#### Aim
Between the lines holding "order: Coleoptera" and "genus: Anarhynchus" in the material below, inclusive, give every line as a JSON list of strings, one string per line, with blank lines left out.

-=-=-=-=-

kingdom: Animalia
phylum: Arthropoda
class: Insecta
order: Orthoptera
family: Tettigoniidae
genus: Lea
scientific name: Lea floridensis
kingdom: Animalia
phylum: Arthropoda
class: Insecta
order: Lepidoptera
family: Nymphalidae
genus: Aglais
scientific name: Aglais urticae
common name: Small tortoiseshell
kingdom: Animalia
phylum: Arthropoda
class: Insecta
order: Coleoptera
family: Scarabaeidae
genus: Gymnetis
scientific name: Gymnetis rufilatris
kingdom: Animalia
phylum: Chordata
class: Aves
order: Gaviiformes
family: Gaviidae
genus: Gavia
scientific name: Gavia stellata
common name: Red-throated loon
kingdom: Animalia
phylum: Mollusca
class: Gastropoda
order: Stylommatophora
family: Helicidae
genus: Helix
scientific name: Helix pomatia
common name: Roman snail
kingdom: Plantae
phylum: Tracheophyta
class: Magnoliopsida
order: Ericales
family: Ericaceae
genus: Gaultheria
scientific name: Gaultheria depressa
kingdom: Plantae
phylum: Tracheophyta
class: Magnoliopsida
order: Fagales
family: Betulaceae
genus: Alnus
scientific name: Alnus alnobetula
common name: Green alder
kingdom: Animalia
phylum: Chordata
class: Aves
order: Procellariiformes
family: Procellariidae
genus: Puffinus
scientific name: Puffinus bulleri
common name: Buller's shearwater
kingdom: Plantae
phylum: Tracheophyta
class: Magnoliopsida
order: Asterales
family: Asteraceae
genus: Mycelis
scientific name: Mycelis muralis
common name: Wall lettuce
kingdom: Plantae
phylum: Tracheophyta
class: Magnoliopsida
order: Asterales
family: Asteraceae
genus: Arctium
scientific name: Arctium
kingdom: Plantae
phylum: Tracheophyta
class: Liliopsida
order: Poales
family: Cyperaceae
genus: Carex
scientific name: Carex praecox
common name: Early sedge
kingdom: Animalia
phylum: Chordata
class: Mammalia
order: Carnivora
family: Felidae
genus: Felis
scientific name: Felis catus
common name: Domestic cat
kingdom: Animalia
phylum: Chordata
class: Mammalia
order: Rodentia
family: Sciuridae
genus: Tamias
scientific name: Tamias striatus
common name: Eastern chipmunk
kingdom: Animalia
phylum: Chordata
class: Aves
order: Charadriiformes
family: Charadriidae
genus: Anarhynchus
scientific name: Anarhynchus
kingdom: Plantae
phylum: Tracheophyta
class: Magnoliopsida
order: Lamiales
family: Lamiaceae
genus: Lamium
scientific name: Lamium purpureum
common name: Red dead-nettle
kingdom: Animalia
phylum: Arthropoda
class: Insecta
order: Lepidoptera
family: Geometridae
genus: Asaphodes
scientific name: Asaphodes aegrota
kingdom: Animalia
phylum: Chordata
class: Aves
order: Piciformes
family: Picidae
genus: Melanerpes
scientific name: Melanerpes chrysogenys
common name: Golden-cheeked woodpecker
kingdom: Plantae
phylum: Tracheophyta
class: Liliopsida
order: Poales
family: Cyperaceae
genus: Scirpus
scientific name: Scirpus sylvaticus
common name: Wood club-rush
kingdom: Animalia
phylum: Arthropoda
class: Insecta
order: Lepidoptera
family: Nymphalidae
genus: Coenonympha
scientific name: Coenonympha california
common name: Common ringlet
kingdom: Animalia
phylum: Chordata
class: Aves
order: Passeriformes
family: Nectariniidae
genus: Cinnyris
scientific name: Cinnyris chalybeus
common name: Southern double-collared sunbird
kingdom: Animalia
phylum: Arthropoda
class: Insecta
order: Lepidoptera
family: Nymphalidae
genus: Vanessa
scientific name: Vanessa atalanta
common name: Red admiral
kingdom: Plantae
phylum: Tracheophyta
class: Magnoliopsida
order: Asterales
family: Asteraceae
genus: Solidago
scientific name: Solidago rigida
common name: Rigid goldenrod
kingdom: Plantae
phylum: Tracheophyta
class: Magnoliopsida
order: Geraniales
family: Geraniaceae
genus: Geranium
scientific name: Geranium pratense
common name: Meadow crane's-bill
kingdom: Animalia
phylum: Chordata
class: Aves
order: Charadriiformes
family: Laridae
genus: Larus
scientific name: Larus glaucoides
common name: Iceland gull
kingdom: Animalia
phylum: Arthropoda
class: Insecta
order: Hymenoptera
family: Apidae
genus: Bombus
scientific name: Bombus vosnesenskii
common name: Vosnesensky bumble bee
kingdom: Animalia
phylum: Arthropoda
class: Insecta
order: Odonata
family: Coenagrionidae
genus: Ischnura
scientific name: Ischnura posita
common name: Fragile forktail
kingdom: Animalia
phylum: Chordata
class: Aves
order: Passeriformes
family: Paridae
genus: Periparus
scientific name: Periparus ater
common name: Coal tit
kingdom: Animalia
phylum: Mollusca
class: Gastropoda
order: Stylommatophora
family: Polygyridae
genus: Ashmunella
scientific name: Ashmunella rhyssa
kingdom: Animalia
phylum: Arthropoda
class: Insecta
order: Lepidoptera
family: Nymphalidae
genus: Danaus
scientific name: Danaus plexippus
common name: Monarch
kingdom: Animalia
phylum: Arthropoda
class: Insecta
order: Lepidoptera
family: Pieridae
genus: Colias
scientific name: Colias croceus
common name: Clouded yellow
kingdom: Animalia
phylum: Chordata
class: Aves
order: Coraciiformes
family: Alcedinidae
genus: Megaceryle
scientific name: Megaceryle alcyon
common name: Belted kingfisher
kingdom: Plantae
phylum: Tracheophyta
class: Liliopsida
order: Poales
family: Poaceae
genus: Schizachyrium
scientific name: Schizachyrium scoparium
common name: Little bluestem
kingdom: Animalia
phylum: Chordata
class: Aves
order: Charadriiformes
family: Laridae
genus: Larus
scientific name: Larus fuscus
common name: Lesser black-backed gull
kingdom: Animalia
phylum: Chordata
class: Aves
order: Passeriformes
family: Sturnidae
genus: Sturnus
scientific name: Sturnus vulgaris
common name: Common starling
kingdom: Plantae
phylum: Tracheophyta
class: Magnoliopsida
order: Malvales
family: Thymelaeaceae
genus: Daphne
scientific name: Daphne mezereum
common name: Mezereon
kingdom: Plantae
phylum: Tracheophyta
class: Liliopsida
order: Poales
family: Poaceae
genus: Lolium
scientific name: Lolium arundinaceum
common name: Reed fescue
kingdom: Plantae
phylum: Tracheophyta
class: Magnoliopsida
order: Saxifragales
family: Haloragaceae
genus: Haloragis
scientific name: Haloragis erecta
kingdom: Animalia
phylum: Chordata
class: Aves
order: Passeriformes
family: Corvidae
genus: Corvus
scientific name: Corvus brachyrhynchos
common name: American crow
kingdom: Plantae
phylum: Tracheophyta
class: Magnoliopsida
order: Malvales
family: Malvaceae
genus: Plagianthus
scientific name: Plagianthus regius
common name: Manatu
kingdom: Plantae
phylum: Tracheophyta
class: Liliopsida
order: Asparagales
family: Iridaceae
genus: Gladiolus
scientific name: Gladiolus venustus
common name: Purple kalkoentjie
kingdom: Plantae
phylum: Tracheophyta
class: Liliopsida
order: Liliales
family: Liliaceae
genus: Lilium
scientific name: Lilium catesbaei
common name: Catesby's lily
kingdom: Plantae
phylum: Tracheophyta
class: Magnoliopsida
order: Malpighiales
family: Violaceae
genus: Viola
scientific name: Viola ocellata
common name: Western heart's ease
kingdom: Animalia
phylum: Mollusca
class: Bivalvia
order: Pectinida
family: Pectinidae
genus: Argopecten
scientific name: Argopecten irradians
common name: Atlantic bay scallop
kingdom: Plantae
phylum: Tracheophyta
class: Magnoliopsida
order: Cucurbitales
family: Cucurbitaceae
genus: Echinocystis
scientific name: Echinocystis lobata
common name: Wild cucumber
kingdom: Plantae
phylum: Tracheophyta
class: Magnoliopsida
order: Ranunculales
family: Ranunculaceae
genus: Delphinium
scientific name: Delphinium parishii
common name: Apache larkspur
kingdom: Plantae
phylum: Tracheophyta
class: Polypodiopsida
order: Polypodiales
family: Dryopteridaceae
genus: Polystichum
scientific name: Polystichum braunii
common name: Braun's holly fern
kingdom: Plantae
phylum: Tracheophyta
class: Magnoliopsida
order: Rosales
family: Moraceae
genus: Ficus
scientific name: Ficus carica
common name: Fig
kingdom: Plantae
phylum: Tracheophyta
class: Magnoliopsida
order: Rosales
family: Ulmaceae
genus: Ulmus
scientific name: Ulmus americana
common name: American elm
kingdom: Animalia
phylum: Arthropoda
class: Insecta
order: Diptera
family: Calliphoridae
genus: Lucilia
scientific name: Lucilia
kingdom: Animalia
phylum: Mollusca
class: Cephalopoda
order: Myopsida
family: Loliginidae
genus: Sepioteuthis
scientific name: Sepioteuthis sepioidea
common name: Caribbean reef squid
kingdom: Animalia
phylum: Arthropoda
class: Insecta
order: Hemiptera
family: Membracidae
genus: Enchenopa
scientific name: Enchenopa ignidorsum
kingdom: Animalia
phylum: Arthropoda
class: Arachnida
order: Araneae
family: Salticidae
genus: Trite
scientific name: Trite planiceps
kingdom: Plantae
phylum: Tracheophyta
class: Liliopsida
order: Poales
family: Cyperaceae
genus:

-=-=-=-=-

#### Written solution
[
  "order: Coleoptera",
  "family: Scarabaeidae",
  "genus: Gymnetis",
  "scientific name: Gymnetis rufilatris",
  "kingdom: Animalia",
  "phylum: Chordata",
  "class: Aves",
  "order: Gaviiformes",
  "family: Gaviidae",
  "genus: Gavia",
  "scientific name: Gavia stellata",
  "common name: Red-throated loon",
  "kingdom: Animalia",
  "phylum: Mollusca",
  "class: Gastropoda",
  "order: Stylommatophora",
  "family: Helicidae",
  "genus: Helix",
  "scientific name: Helix pomatia",
  "common name: Roman snail",
  "kingdom: Plantae",
  "phylum: Tracheophyta",
  "class: Magnoliopsida",
  "order: Ericales",
  "family: Ericaceae",
  "genus: Gaultheria",
  "scientific name: Gaultheria depressa",
  "kingdom: Plantae",
  "phylum: Tracheophyta",
  "class: Magnoliopsida",
  "order: Fagales",
  "family: Betulaceae",
  "genus: Alnus",
  "scientific name: Alnus alnobetula",
  "common name: Green alder",
  "kingdom: Animalia",
  "phylum: Chordata",
  "class: Aves",
  "order: Procellariiformes",
  "family: Procellariidae",
  "genus: Puffinus",
  "scientific name: Puffinus bulleri",
  "common name: Buller's shearwater",
  "kingdom: Plantae",
  "phylum: Tracheophyta",
  "class: Magnoliopsida",
  "order: Asterales",
  "family: Asteraceae",
  "genus: Mycelis",
  "scientific name: Mycelis muralis",
  "common name: Wall lettuce",
  "kingdom: Plantae",
  "phylum: Tracheophyta",
  "class: Magnoliopsida",
  "order: Asterales",
  "family: Asteraceae",
  "genus: Arctium",
  "scientific name: Arctium",
  "kingdom: Plantae",
  "phylum: Tracheophyta",
  "class: Liliopsida",
  "order: Poales",
  "family: Cyperaceae",
  "genus: Carex",
  "scientific name: Carex praecox",
  "common name: Early sedge",
  "kingdom: Animalia",
  "phylum: Chordata",
  "class: Mammalia",
  "order: Carnivora",
  "family: Felidae",
  "genus: Felis",
  "scientific name: Felis catus",
  "common name: Domestic cat",
  "kingdom: Animalia",
  "phylum: Chordata",
  "class: Mammalia",
  "order: Rodentia",
  "family: Sciuridae",
  "genus: Tamias",
  "scientific name: Tamias striatus",
  "common name: Eastern chipmunk",
  "kingdom: Animalia",
  "phylum: Chordata",
  "class: Aves",
  "order: Charadriiformes",
  "family: Charadriidae",
  "genus: Anarhynchus"
]